The process can take 6 -12 months depending on alot of factors so theres lots of time to train,
consider, and prepare.


----------



## ZipperHead (30 Jun 2005)

A 50 lb rucksack is actually "light". The Army Fitness Standard rucksack weight is only ~35lbs, which is a complete joke. I carried a rucksack that weighed over 100lbs (plus weapon and radio) for Op Grizzly (G8 Summit security) and trudged through the Rocky Mountains, and troops in Afghanistan on operations carried similar weights (and probably more).

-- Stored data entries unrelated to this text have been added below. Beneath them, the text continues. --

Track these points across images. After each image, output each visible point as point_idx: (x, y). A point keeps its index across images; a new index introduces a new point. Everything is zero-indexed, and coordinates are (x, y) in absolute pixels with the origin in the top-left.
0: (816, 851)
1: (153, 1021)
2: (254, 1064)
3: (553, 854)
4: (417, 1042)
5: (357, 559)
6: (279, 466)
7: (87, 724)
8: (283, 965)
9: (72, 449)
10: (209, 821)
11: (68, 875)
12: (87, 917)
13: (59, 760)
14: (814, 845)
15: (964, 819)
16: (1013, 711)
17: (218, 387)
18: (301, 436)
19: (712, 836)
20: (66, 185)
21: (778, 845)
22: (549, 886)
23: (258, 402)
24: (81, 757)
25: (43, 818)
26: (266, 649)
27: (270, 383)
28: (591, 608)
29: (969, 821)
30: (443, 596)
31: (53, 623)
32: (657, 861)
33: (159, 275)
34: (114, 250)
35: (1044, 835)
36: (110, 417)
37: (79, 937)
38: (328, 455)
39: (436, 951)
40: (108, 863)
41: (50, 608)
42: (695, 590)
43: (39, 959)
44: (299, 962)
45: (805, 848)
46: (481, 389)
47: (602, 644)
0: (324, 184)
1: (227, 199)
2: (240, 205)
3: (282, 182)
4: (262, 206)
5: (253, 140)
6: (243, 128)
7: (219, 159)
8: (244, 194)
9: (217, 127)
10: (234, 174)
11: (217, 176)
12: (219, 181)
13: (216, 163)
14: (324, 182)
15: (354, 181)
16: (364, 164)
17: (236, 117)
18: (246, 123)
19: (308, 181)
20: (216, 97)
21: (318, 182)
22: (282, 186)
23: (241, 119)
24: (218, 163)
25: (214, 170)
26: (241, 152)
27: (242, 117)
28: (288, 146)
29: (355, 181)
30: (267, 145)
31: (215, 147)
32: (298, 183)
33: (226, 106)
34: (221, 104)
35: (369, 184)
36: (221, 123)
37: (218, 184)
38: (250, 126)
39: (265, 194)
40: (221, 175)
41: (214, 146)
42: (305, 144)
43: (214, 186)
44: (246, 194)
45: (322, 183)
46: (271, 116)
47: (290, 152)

Obviously, if you are going into a "soft" trade (or element (ie air force) this won't be a concern, but you have to be prepared for at least 35lbs (plus fighting order:Tactical vest (or webbing), helmet and weapon, which all told is 54lbs (if I recall correctly), so I would suggest working up to at least 50lbs, if not more (just to make sure that you can handle the minimal requirements with ease).

Al


----------



## Chief Clerk (1 Jul 2005)

Hi, my fiance has been in the army for 10 years and I've strongly been considering joining, however i'm not sure how well I would do on the fitness portion or if it's different for women. Currently I can run a half marathon (21k) and do 50-75 situps  Roll Eyes, not so great at pushups and not sure how to improve on them. Also if you spouse is in the military is there a way to be posted at the same base? I also have a psychology degree and am not sure what kind of job I'd be appropriate for. Smiley


Hello, my better half joined four years ago after following me around for 26 years - she is finishing up her degree in Nursing and will be an Officer in the Canadian Forces next year.  Get in contact with any Canadian Forces Base PSP (Gym) staff and they can explain the fitness test or call your CFRC.  Depending on your fitness level and age - St Jean (BootCamp) can be easy or hard.  You seem to be in good shape from the above - and, yes the pushups can be a little testy (St Jean will want you to do them a certain way - ask your PSP Staff).  If enrolled as an Officer you would have to do an Initial Assessment Phase (IAP) which is bootcamp learning you drill, dress, deportment, general service knowledge, fitness, etc.  Then you would go on  a BOTC (Basic Officer Traning Course) which concentrates on Leadership, small party taskings, communicating,  little bit more general service knowledge, etc  and the paperwork world of the Canadian Forces.
Ask the CFRC about enrolling as an Officer (seeing you have a degree) I am sure there is a plan in which you can enroll under.  We have Personnel Selection Officers, etc that would certainly fit your degree.  CFRC can give you the low down on all occupations available to you with your degree.
Yes if your spouse is military you can get posted to the Same Base - this only becomes difficult if he or she was in the Infantry, Artillery, Hard Navy, etc,  as these guys are limited to where they can serve.


----------